Exercise: Continue the forum discussion below about merging two MATLAB structures into one, starting right after its last sentence.

Provided passage:
-- BEGIN --
For example, starting with:
A.field1 = 1;
A.field2 = 'a';
B.field3 = 2;
B.field4 = 'b';
I would like to have:
C.field1 = 1;
C.field2 = 'a';
C.field3 = 2;
C.field4 = 'b';
Is there a more efficient way than using "fieldnames" and a for loop?
EDIT: Let's assume that in the case of field name conflicts we give preference to A.
Without collisions, you can do
M = [fieldnames(A)' fieldnames(B)'; struct2cell(A)' struct2cell(B)'];
C=struct(M{:});
And this is reasonably efficient. However, struct errors on duplicate fieldnames, and pre-checking for them using unique kills performance to the point that a loop is better. But here's what it would look like:
M = [fieldnames(A)' fieldnames(B)'; struct2cell(A)' struct2cell(B)'];
[tmp, rows] = unique(M(1,:), 'last');
M=M(:, rows);
C=struct(M{:});
You might be able to make a hybrid solution by assuming no conflicts and using a try/catch around the call to struct to gracefully degrade to the conflict handling case.
Short answer: setstructfields (if you have the Signal Processing Toolbox).
The official solution is posted by Loren Shure on her MathWorks blog, and demonstrated by SCFrench here and in Eitan T's answer to a different question. However, if you have the Signal Processing Toolbox, a simple undocumented function does this already - setstructfields.
-- END --
Data provided:
-- BEGIN --
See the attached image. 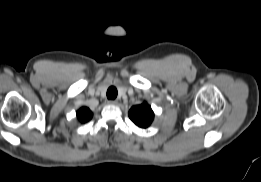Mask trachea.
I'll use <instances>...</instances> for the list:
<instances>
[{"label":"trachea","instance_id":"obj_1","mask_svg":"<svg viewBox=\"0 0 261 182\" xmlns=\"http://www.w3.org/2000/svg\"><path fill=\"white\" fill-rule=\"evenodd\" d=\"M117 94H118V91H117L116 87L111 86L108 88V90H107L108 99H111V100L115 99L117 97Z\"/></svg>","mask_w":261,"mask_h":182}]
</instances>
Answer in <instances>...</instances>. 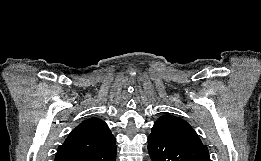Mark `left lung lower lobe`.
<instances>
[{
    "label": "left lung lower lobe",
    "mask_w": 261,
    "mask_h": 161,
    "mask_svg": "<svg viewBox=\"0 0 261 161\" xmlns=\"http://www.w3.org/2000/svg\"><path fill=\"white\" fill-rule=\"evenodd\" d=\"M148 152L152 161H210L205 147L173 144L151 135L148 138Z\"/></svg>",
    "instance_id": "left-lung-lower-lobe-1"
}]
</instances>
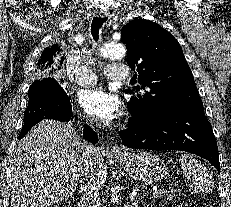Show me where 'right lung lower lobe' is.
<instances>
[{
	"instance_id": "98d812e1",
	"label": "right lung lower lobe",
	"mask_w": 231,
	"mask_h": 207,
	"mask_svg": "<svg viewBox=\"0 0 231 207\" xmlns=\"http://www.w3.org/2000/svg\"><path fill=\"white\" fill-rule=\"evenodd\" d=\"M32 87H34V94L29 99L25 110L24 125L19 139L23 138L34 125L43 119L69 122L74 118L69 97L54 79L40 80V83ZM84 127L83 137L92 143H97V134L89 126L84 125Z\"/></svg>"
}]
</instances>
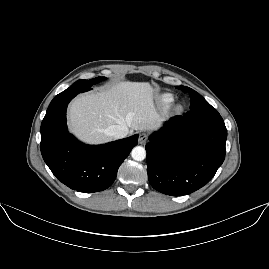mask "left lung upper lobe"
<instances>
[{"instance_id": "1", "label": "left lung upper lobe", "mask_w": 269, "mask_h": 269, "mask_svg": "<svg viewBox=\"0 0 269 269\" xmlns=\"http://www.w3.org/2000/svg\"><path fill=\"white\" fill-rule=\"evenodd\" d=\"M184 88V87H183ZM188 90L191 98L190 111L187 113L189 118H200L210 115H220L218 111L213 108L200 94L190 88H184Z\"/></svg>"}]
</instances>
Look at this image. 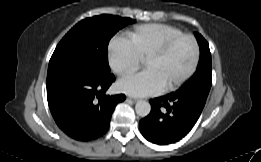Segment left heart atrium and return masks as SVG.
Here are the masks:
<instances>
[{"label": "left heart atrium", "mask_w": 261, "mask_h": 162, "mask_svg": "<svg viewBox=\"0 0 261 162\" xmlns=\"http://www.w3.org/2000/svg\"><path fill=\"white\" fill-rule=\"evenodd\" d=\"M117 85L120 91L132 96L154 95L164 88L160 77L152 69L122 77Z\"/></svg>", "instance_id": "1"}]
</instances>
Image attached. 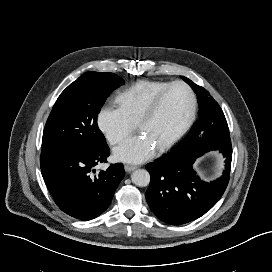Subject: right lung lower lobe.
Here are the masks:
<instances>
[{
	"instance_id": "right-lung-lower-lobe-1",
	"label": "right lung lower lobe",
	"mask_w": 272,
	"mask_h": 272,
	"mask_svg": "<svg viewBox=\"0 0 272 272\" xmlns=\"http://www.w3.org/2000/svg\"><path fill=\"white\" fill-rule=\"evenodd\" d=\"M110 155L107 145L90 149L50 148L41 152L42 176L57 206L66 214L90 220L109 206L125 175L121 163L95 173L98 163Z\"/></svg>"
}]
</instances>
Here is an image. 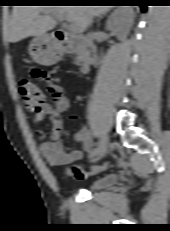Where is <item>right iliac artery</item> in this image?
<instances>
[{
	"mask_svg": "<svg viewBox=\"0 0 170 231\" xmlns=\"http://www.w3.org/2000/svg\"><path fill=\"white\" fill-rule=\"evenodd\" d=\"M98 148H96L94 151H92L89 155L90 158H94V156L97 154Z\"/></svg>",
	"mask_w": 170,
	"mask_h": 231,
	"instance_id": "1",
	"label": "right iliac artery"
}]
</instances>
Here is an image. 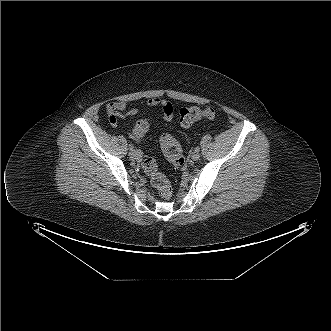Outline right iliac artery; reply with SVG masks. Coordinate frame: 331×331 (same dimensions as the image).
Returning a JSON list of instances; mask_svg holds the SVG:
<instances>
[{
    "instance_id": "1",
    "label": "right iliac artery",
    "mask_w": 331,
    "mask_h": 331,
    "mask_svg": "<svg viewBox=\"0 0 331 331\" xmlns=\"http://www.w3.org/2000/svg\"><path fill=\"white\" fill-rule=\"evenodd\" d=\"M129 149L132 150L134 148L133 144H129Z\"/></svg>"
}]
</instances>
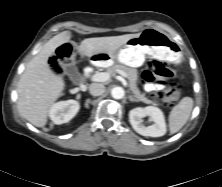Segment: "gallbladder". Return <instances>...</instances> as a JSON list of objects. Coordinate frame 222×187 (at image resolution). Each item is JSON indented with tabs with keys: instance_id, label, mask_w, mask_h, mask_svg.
-- END --
Task response:
help setstructfields
setstructfields Set fields of a structure using another structure
setstructfields(STRUCTIN, NEWFIELDS) Set fields of STRUCTIN using
another structure NEWFIELDS fields. If fields exist in STRUCTIN
but not in NEWFIELDS, they will not be changed.
Internally it uses fieldnames and a for loop, so it is a convenience function with error checking and recursion for fields that are themselves structs.
Example
The "original" struct:
% struct with fields 'color' and 'count'
s = struct('color','orange','count',2)
s =
color: 'orange'
count: 2
A second struct containing a new value for 'count', and a new field, 'shape':
% struct with fields 'count' and 'shape'
s2 = struct('count',4,'shape','round')
s2 =
count: 4
shape: 'round'
Calling setstructfields:
>> s = setstructfields(s,s2)
s =
color: 'orange'
count: 4
shape: 'round'
The field 'count' is updated. The field 'shape' is added. The field 'color' remains unchanged.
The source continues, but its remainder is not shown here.